At the hospital, Taha was treated and underwent a CT scan that revealed fractures in his skull. He was discharged six days later. He is now feeling well and is back at school, but cannot remember anything about the incident. His father, ‘Abd al-Fatah Taha, a 70-year-old retiree and married father of 10, went to the hospital as soon as he found out his son had been injured.
In a testimony he gave B’Tselem field researcher Abdulkarim Sadi, he related:
Around midday, someone from the village called and told me that my son Yusef had been lightly injured and taken to hospital in Nablus. I drove there right away. When I got to the hospital, I found my son lying on a bed in the ER. I was shocked when I saw that his right eye and the right side of his face were swollen and blue. The doctors and paramedics treated him, bandaged his wound and scanned him. Then they told me he had fractures in his skull, but that they couldn’t operate on him at that time.

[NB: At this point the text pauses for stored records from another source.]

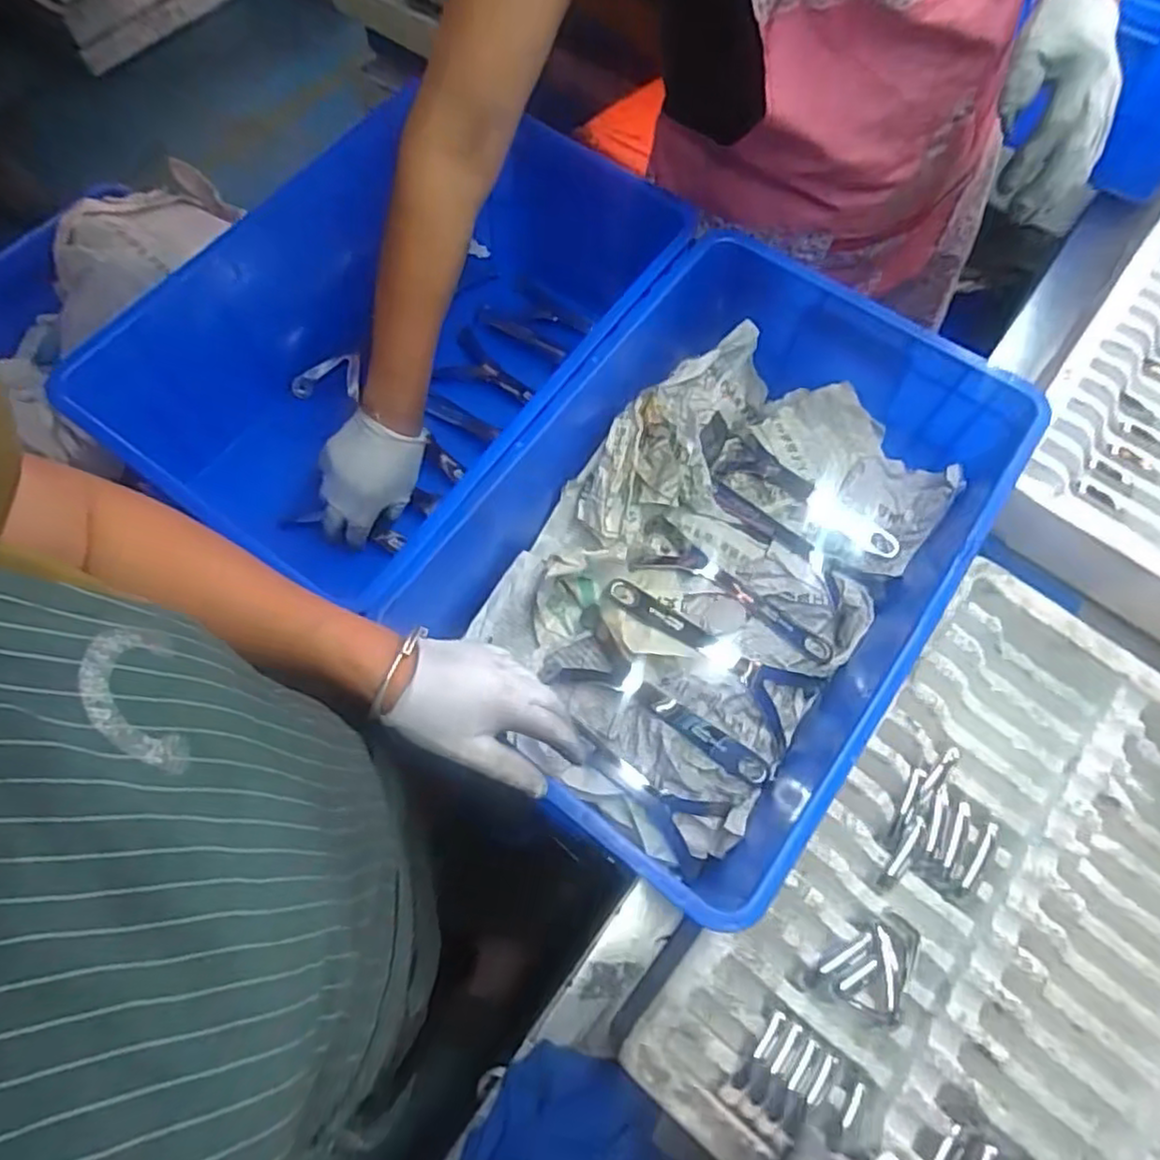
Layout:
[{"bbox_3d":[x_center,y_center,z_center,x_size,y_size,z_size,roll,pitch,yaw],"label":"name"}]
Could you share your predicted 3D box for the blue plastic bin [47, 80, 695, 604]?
[{"bbox_3d":[-0.166,-0.231,0.722,0.357,0.217,0.496,34,72,13],"label":"blue plastic bin"}]

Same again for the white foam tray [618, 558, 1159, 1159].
[{"bbox_3d":[0.402,0.335,0.560,0.518,0.063,0.549,40,73,14],"label":"white foam tray"}]

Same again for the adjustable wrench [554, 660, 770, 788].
[{"bbox_3d":[0.079,0.120,0.621,0.204,0.016,0.046,29,71,11],"label":"adjustable wrench"}]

Yusef couldn’t open his eyes and was barely conscious. I couldn’t talk to him at all that day.
The next day, I came back with my wife and we were able to talk to him for a few minutes in the ICU. We were sad, and it was very tough seeing him like that. After three days, his condition improved and he was transferred from the ICU to a ward for another three days. His condition kept improving every day, and it gave us hope that the injury wouldn’t leave permanent damage. The doctors decided not to operate on him because of the improvement in his condition. He was released after six days. The doctors want to treat a fracture near his right eye, but they’re afraid it will force them to remove his eye.
* According to the database regarding the protection of civilians of the UN Office for the Coordination of Humanitarian Affairs (OCHA).